Les avancées de la science contredisent
radicalement la conception cartésienne
de «l'animal-machine» ou le statut actuel
de res nullius ou de «bien meuble».
Mais tandis que les preuves d'une continuité
cognitive entre l'humain et l'animal s'accumulent,
le sens commun continue de tenir les animaux
pour des êtres sans conscience.
Il est vrai que ce négationnisme sert de nombreux
intérêts économiques (viande, fourrure...),
technoscientifiques (expérimentation) ou même
récréatifs (chasse, corrida...). Sommes-nous prêts
à élargir notre considération aux animaux ?

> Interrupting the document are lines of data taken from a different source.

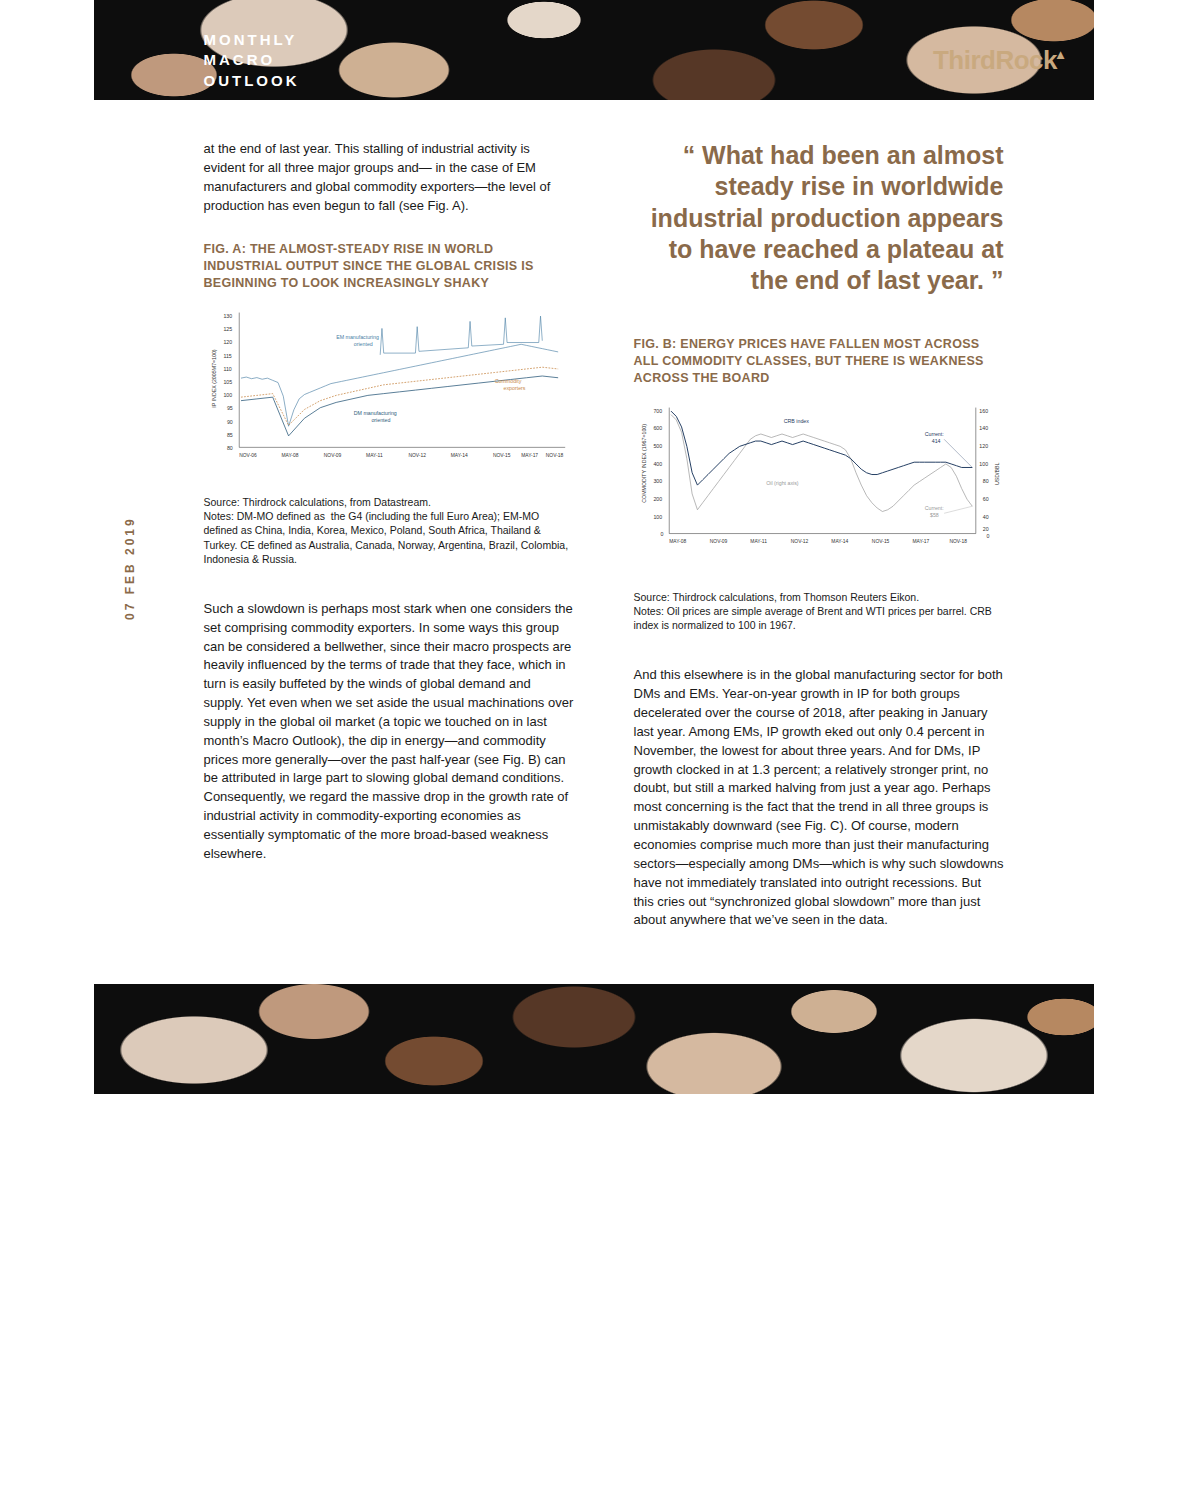MONTHLY
MACRO
OUTLOOK
ThirdRock▴
07 FEB 2019
at the end of last year. This stalling of industrial activity is evident for all three major groups and— in the case of EM manufacturers and global commodity exporters—the level of production has even begun to fall (see Fig. A).
FIG. A: THE ALMOST-STEADY RISE IN WORLD INDUSTRIAL OUTPUT SINCE THE GLOBAL CRISIS IS BEGINNING TO LOOK INCREASINGLY SHAKY
130 125 120 115 110 105 100 95 90 85 80 IP INDEX (2005M7=100) NOV-06 MAY-08 NOV-09 MAY-11 NOV-12 MAY-14 NOV-15 MAY-17 NOV-18 EM manufacturing oriented Commodity exporters DM manufacturing oriented
Source: Thirdrock calculations, from Datastream.
Notes: DM-MO defined as the G4 (including the full Euro Area); EM-MO defined as China, India, Korea, Mexico, Poland, South Africa, Thailand & Turkey. CE defined as Australia, Canada, Norway, Argentina, Brazil, Colombia, Indonesia & Russia.
Such a slowdown is perhaps most stark when one considers the set comprising commodity exporters. In some ways this group can be considered a bellwether, since their macro prospects are heavily influenced by the terms of trade that they face, which in turn is easily buffeted by the winds of global demand and supply. Yet even when we set aside the usual machinations over supply in the global oil market (a topic we touched on in last month’s Macro Outlook), the dip in energy—and commodity prices more generally—over the past half-year (see Fig. B) can be attributed in large part to slowing global demand conditions. Consequently, we regard the massive drop in the growth rate of industrial activity in commodity-exporting economies as essentially symptomatic of the more broad-based weakness elsewhere.
“ What had been an almost steady rise in worldwide industrial production appears to have reached a plateau at the end of last year. ”
FIG. B: ENERGY PRICES HAVE FALLEN MOST ACROSS ALL COMMODITY CLASSES, BUT THERE IS WEAKNESS ACROSS THE BOARD
700 600 500 400 300 200 100 0 160 140 120 100 80 60 40 20 0 COMMODITY INDEX (1967=100) USD/BBL MAY-08 NOV-09 MAY-11 NOV-12 MAY-14 NOV-15 MAY-17 NOV-18 CRB index Oil (right axis) Current: 414 Current: $58
Source: Thirdrock calculations, from Thomson Reuters Eikon.
Notes: Oil prices are simple average of Brent and WTI prices per barrel. CRB index is normalized to 100 in 1967.
And this elsewhere is in the global manufacturing sector for both DMs and EMs. Year-on-year growth in IP for both groups decelerated over the course of 2018, after peaking in January last year. Among EMs, IP growth eked out only 0.4 percent in November, the lowest for about three years. And for DMs, IP growth clocked in at 1.3 percent; a relatively stronger print, no doubt, but still a marked halving from just a year ago. Perhaps most concerning is the fact that the trend in all three groups is unmistakably downward (see Fig. C). Of course, modern economies comprise much more than just their manufacturing sectors—especially among DMs—which is why such slowdowns have not immediately translated into outright recessions. But this cries out “synchronized global slowdown” more than just about anywhere that we’ve seen in the data.
2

Tel était le sujet du colloque organisé
le 14 novembre 2009 à l'université Paris V
René Descartes par les associations Droits des
Animaux et Tribune animale (Science-Po Paris)
auquel cet ouvrage fait suite. Il regroupe le point
de vue d'universitaires (philosophes, éthologues,
historiens, juristes, économistes) et d'antispécistes,
français et étrangers : Marc Bekoff, Yves
Bonnardel, David Chauvet, Fabienne Delfour,
Elisabeth Hardouin-Fugier, Pierre Jouventin,
Olivier Le Bot, Irene Pepperberg, Estiva Reus,
Maxine Sheets-Johnstone, Jean-Claude Wolf.